:: Problem description ::
Put the text lines from the entries below into a single numbered list, skipping any blank lines and leaving the pictures out.
[Start of section]
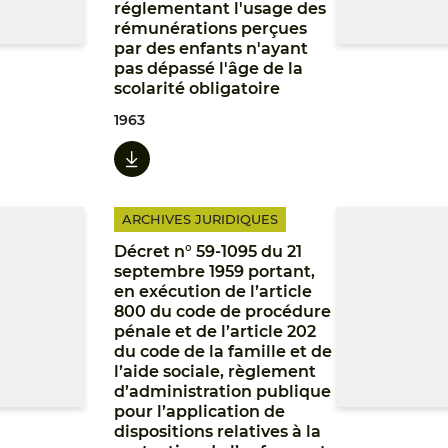
réglementant l'usage des
rémunérations perçues
par des enfants n'ayant
pas dépassé l'âge de la
scolarité obligatoire
1963
ARCHIVES JURIDIQUES
Décret n° 59-1095 du 21
septembre 1959 portant,
en exécution de l’article
800 du code de procédure
pénale et de l’article 202
du code de la famille et de
l’aide sociale, règlement
d’administration publique
pour l’application de
dispositions relatives à la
[End of section]
:: Output of the exercise ::
1. réglementant l'usage des
2. rémunérations perçues
3. par des enfants n'ayant
4. pas dépassé l'âge de la
5. scolarité obligatoire
6. 1963
7. ARCHIVES JURIDIQUES
8. Décret n° 59-1095 du 21
9. septembre 1959 portant,
10. en exécution de l’article
11. 800 du code de procédure
12. pénale et de l’article 202
13. du code de la famille et de
14. l’aide sociale, règlement
15. d’administration publique
16. pour l’application de
17. dispositions relatives à la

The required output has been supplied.